Wednesday 19 December 2018

LE R.I.C.: une fausse bonne idée

Depuis quelques jours, la presse, reprenant servilement le mot d'ordre lancé par une partie (très certainement minoritaire au départ) des gilets jaunes, n'a plus à la bouche que le Référendum d'Initiative Citoyenne (R.I.C.), comme si c'était l'outil qui va, par un coup de baguette magique, régler l'ensemble des problèmes de notre pays. A tel point que notre premier ministre Edouard Philippe (qui marche en ce moment sur des œufs et ne veut surtout pas aller à l'encontre de ce qui parait être l'opinion dominante, a fini par admettre que c'était peut-être une bonne idée, qui en tout cas devrait être approfondie lors du "grand dialogue citoyen" qui parait-il va s'ouvrir prochainement.

Et effectivement, quoi de plus démocratique que de donner la parole au peuple souverain, de lui permettre non seulement d'exprimer ses opinions mais même de prendre des décisions s'imposant aux gouvernants, et cela dans les domaines les plus variés, y compris, selon ce qui est proposé actuellement, en matière constitutionnelle ou au sujet de traités internationaux?

L'exemple souvent cité est celui de la Suisse, où effectivement la formule du référendum d'initiative populaire est largement utilisée, avec toutefois des différences sensibles par rapport à ce qui est proposé en France: par exemple, ces "votations" ne permettent pas de révoquer un élu, ni de proposer une nouvelle loi, mais seulement d'annuler une loi existante.

Mais surtout, l'immense différence entre nos deux pays est qu'en Suisse, il n'y a pas comme en France un système politique classique, avec majorité et opposition, mais ce que les constitutionnalistes appellent un régime d'assemblée, dans lequel l'exécutif est un organe collectif de 7 membres qui représente non pas le parti ou la coalition majoritaire au Parlement, mais l'ensemble des forces politiques présentes au sein de celui-ci: imaginons un gouvernement dans lequel seraient représentés le RN, les Républicains, la REM et les Insoumis, avec en outre un dosage savant visant à assurer une représentation équitable de la diversité linguistique et religieuse du pays! Il s'agit donc d'un système qui oblige pratiquement les forces politiques du pays à adopter non pas un comportement de lutte partisane et d'opposition systématique, mais au contraire de collaboration, de négociation, de recherche du compromis et du consensus.

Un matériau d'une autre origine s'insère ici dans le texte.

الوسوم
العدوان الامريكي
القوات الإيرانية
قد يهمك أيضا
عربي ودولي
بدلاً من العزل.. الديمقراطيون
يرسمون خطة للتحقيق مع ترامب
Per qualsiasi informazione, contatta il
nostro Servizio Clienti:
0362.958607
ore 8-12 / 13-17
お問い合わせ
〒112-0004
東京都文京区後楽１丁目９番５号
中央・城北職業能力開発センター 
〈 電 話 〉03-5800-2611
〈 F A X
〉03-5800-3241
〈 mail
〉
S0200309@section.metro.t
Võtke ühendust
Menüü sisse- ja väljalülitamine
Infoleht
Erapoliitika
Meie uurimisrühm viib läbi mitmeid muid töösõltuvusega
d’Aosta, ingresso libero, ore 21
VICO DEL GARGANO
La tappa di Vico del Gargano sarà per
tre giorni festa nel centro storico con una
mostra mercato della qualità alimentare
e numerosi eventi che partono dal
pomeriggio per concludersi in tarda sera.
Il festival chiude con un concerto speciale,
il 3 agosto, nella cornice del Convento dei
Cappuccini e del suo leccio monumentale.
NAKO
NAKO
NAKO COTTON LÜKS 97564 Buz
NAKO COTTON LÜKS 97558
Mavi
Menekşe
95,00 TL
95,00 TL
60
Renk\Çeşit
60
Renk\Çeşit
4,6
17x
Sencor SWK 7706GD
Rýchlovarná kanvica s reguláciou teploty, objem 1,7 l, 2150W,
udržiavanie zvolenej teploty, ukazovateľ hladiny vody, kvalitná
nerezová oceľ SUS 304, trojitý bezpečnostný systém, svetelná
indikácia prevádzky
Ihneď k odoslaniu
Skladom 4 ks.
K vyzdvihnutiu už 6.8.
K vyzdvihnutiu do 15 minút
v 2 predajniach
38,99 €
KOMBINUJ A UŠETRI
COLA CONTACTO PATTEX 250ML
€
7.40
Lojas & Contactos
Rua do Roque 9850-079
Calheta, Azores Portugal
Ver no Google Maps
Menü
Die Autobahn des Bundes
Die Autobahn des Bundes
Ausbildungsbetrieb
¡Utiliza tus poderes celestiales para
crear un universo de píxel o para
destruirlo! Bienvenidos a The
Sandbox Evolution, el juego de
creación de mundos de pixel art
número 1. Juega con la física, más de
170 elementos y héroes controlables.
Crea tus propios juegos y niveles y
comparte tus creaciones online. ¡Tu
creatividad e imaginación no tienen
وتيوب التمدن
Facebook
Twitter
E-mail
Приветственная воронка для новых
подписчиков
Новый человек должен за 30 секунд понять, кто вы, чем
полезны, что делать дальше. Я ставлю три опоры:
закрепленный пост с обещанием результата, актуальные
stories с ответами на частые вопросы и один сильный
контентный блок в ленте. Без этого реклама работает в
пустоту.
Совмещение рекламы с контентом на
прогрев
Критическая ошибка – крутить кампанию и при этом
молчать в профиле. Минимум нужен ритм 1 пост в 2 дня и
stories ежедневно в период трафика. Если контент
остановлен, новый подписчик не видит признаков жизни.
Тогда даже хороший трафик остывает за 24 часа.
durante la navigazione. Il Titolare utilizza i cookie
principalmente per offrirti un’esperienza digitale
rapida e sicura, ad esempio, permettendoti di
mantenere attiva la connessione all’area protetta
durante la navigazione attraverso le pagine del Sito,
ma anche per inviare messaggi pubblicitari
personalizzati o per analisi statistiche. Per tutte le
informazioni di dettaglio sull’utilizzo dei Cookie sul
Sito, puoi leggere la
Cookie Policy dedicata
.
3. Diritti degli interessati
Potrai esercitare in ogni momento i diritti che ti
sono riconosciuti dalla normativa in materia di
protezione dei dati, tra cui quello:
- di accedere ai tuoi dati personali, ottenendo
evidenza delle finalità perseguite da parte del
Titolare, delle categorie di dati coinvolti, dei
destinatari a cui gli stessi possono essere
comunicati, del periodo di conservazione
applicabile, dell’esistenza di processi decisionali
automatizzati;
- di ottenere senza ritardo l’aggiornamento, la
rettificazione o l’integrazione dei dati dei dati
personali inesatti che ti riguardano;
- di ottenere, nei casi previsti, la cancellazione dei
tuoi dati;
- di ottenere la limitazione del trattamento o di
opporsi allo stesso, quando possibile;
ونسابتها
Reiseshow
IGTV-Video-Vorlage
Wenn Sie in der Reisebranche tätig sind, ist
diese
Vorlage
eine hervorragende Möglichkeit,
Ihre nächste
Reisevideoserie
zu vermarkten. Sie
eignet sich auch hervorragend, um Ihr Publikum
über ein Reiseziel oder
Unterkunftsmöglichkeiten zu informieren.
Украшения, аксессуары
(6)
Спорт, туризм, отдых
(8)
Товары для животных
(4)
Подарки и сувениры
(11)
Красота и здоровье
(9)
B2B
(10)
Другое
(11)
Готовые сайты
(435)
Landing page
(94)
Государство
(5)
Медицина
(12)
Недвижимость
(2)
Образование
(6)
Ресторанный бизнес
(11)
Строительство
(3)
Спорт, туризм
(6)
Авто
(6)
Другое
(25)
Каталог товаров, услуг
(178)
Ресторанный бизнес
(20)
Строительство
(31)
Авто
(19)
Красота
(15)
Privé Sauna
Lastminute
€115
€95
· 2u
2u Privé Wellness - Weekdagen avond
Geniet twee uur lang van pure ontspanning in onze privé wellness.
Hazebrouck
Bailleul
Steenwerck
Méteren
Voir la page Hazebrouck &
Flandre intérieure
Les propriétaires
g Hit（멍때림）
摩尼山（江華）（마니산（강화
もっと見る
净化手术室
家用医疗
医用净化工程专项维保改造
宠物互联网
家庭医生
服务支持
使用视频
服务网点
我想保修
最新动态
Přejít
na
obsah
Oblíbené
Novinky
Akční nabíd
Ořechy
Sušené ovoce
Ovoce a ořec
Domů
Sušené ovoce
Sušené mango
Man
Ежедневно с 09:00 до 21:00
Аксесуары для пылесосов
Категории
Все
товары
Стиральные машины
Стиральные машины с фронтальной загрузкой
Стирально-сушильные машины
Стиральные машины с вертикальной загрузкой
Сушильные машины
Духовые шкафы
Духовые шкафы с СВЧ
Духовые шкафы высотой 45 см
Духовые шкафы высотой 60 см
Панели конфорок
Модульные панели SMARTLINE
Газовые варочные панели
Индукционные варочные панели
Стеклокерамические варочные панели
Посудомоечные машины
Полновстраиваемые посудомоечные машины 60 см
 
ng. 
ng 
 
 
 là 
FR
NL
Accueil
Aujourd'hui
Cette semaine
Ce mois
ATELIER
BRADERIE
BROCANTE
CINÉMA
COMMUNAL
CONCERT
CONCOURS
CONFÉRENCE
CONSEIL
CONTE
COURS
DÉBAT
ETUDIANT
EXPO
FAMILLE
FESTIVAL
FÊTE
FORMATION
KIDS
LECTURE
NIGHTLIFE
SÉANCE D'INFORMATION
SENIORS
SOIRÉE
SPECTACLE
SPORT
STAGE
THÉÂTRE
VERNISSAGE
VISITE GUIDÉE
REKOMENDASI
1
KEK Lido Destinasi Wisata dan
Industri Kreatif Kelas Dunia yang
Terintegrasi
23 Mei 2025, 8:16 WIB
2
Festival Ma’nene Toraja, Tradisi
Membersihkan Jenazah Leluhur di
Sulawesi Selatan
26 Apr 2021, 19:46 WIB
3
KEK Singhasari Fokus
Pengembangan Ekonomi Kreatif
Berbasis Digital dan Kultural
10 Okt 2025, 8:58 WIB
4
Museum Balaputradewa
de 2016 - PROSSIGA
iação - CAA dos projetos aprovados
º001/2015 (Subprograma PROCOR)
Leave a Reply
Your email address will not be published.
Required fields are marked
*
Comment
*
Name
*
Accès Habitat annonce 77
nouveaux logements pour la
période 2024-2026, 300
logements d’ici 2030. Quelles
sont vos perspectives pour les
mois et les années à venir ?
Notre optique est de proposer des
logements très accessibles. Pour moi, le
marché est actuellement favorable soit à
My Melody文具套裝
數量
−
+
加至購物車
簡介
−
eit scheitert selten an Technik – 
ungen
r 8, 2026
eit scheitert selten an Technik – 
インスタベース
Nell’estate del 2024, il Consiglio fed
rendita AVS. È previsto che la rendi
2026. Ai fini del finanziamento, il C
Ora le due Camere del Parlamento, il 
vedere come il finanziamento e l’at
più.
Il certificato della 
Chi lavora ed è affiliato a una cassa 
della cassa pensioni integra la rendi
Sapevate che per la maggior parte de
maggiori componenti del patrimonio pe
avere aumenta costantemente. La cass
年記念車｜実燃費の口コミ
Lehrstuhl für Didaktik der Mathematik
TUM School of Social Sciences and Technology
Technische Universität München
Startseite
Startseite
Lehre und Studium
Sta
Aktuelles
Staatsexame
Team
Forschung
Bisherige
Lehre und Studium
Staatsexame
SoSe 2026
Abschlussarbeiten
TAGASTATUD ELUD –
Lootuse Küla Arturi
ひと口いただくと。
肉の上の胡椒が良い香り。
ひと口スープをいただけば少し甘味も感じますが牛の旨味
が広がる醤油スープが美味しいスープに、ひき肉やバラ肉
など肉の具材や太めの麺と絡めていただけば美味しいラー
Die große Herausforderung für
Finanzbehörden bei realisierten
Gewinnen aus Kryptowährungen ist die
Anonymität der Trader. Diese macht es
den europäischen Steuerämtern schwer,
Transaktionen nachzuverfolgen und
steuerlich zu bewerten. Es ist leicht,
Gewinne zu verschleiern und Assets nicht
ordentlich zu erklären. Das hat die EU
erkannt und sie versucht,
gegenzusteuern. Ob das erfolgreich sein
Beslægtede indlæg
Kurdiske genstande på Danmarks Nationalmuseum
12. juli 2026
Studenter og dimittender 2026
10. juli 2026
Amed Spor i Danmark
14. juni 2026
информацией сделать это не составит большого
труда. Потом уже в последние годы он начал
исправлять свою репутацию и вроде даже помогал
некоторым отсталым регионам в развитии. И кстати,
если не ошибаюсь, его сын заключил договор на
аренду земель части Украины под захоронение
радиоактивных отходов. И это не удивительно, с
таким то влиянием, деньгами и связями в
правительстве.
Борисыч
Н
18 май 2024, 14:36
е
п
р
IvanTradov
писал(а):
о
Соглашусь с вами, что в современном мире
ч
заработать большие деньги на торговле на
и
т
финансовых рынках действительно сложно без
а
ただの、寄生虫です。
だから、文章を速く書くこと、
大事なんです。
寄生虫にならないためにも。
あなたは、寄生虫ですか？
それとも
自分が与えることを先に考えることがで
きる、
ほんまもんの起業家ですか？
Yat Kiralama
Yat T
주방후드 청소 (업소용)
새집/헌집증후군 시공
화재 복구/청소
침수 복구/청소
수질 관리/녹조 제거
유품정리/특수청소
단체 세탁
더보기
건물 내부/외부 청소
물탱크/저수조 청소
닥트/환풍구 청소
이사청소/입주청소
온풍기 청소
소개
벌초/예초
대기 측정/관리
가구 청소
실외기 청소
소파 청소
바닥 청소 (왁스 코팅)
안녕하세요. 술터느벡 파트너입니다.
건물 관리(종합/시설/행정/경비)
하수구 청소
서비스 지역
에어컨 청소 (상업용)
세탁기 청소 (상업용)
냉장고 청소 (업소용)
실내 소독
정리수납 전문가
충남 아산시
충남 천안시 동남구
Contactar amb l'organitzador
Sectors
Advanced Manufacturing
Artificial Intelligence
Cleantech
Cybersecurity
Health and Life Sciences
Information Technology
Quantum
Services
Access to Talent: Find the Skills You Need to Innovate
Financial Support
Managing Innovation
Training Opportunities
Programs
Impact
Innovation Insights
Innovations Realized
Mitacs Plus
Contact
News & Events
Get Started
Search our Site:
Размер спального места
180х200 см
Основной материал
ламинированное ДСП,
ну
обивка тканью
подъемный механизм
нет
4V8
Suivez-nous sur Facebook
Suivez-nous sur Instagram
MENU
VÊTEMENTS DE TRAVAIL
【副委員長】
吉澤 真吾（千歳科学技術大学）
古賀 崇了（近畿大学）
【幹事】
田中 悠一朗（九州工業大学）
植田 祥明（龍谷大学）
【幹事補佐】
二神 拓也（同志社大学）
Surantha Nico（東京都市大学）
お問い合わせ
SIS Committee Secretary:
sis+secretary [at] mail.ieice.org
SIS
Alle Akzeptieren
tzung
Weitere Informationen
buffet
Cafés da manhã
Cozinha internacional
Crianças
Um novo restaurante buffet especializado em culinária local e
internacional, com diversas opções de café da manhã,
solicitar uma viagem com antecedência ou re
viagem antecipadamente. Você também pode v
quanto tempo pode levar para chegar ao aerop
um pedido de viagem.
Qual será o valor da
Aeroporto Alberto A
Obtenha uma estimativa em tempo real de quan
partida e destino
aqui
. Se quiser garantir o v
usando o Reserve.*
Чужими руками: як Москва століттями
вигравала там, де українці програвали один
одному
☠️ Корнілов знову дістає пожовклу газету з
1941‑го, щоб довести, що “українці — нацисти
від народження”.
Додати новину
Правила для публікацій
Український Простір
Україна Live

Cet esprit de compromis imprègne toute la vie politique suisse, y compris dans la pratique des référendums:  les questions qui y sont posées portent essentiellement sur des aspects très terre-à-terre, de la vie de tous les jours, et reflètent le consensus profond de l'ensemble de la société sur l'organisation générale de la société; on est bien loin des conflits de type idéologique qui font les délices de la vie politique française. D'ailleurs les réponses données aux questions posées démontrent la grande modération de l'électorat suisse, sa grande maturité notamment en matière économique, et son refus des solutions de type populiste: c'est ainsi qu'en 2014, les électeurs suisses ont rejeté à une large majorité (seulement 23% de oui) la fixation d'un salaire minimum élevé, conscients des répercussions qu'aurait eu une telle augmentation sur l'emploi.

Imagine t'on quelle serait la réponse de l'électorat français à une telle réponse? Peut-on croire une seule seconde que la rationalité économique pourrait l'emporter, dans le climat de haine des riches et des "gros", de lutte des classes attisée par les partis extrémistes, qui prévaut dans notre pays? Quelle serait par exemple la réponse à un référendum d'initiative populaire proposant le rétablissement de la peine de mort survenant à la suite d'un assassinat particulièrement horrible d'enfant? On peut parier sans beaucoup de risque que la réponse serait oui.

Notre pays a vécu jusqu'à présent en respectant les règles de la démocratie représentative, qui a permis l'instauration d'un régime libéral, respectueux des droits des minorités; l'instauration d'une démocratie plébiscitaire, dont le meilleur instrument serait le référendum d'initiative populaire, signifierait la dictature de la majorité, soumise aux pires excès du populisme. 

Cela ne signifie pas que l'introduction de mécanismes de démocratie directe, notamment au niveau local, pour consulter la population sur des décisions concrètes, par exemple d'aménagement du territoire, soit inutile; les possibilités d'organiser la consultation et la participation des citoyens aux décisions collectives, notamment grâce aux ordinateurs, sont multiples et peuvent être expérimentées avec profit. Mais de grâce, évitons d'accroître le climat de pré-guerre civile que nous connaissons actuellement en ouvrant la boite de Pandore de ce R.I.C. qui est la porte ouverte à toutes les aventures.